### [Required work]
Convert every line of text in the listing below into one numbered list, skipping blank lines and leaving out the pictures.

### [Supplied records]
****************************************
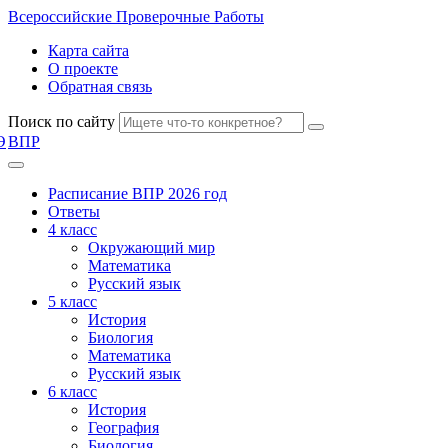
Всероссийские
Проверочные Работы
Карта сайта
О проекте
Обратная связь
Поиск по сайту
Э
ВПР
Расписание ВПР 2026 год
Ответы
4 класс
Окружающий мир
Математика
Русский язык
5 класс
История
Биология
Математика
Русский язык
6 класс
История
География
Биология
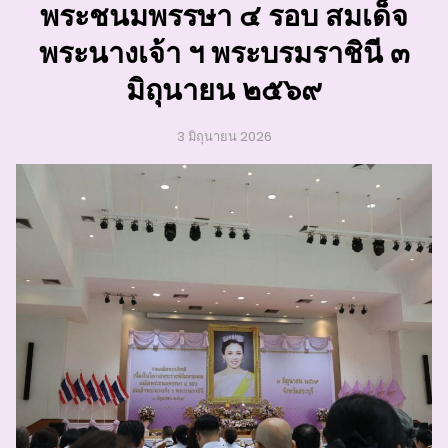
พระชนมพรรษา ๔ รอบ สมเด็จ
พระนางเจ้า ฯ พระบรมราชินี ๓
มิถุนายน ๒๕๖๙
3 มิถุนายน 2026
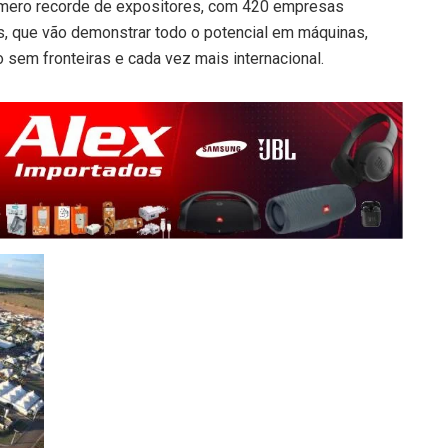
úmero recorde de expositores, com 420 empresas
, que vão demonstrar todo o potencial em máquinas,
sem fronteiras e cada vez mais internacional.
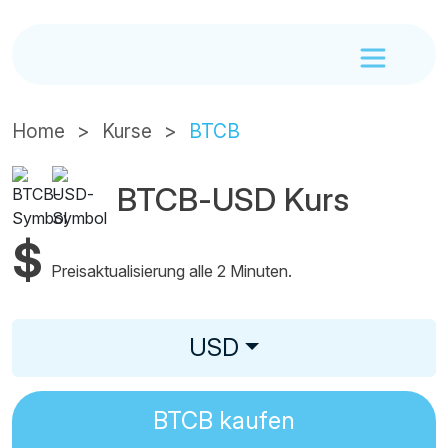
Home
Kurse
BTCB
BTCB-USD Kurs
$
Preisaktualisierung alle 2 Minuten.
USD
BTCB
kaufen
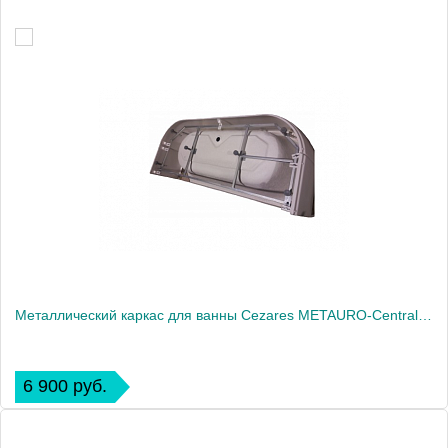
Металлический каркас для ванны Cezares METAURO-Central-MF 157х62 см
6 900 руб.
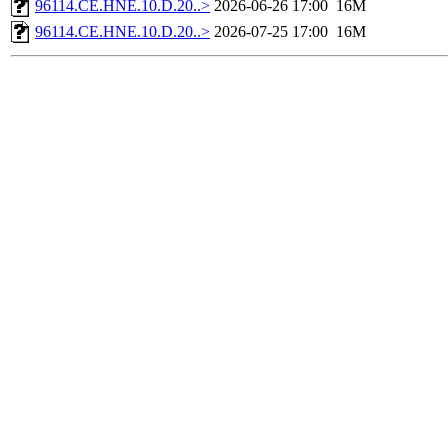
96114.CE.HNE.10.D.20..>
2026-06-26 17:00
16M
96114.CE.HNE.10.D.20..>
2026-07-25 17:00
16M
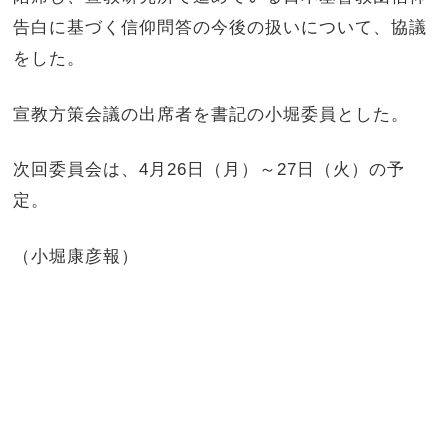
告白に基づく信仰問答の今後の扱いについて、協議
をした。
宣教方策会議の出席者を書記の小堀委員とした。
次回委員会は、
4
月
26
日（月）～
27
日（火）の予
定。
（小堀康彦報）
****************************************
### [Your solution]
1. Всероссийские
2. Проверочные Работы
3. Карта сайта
4. О проекте
5. Обратная связь
6. Поиск по сайту
7. Э
8. ВПР
9. Расписание ВПР 2026 год
10. Ответы
11. 4 класс
12. Окружающий мир
13. Математика
14. Русский язык
15. 5 класс
16. История
17. Биология
18. Математика
19. Русский язык
20. 6 класс
21. История
22. География
23. Биология
24. พระชนมพรรษา ๔ รอบ สมเด็จ
25. พระนางเจ้า ฯ พระบรมราชินี ๓
26. มิถุนายน ๒๕๖๙
27. 3 มิถุนายน 2026
28. úmero recorde de expositores, com 420 empresas
29. , que vão demonstrar todo o potencial em máquinas,
30. sem fronteiras e cada vez mais internacional.
31. Home
32. Kurse
33. BTCB
34. BTCB-USD Kurs
35. $
36. Preisaktualisierung alle 2 Minuten.
37. USD
38. BTCB
39. kaufen
40. Металлический каркас для ванны Cezares METAURO-Central-MF 157х62 см
41. 6 900 руб.
42. 96114.CE.HNE.10.D.20..>
43. 2026-06-26 17:00
44. 16M
45. 96114.CE.HNE.10.D.20..>
46. 2026-07-25 17:00
47. 16M
48. 告白に基づく信仰問答の今後の扱いについて、協議
49. をした。
50. 宣教方策会議の出席者を書記の小堀委員とした。
51. 次回委員会は、
52. 4
53. 月
54. 26
55. 日（月）～
56. 27
57. 日（火）の予
58. 定。
59. （小堀康彦報）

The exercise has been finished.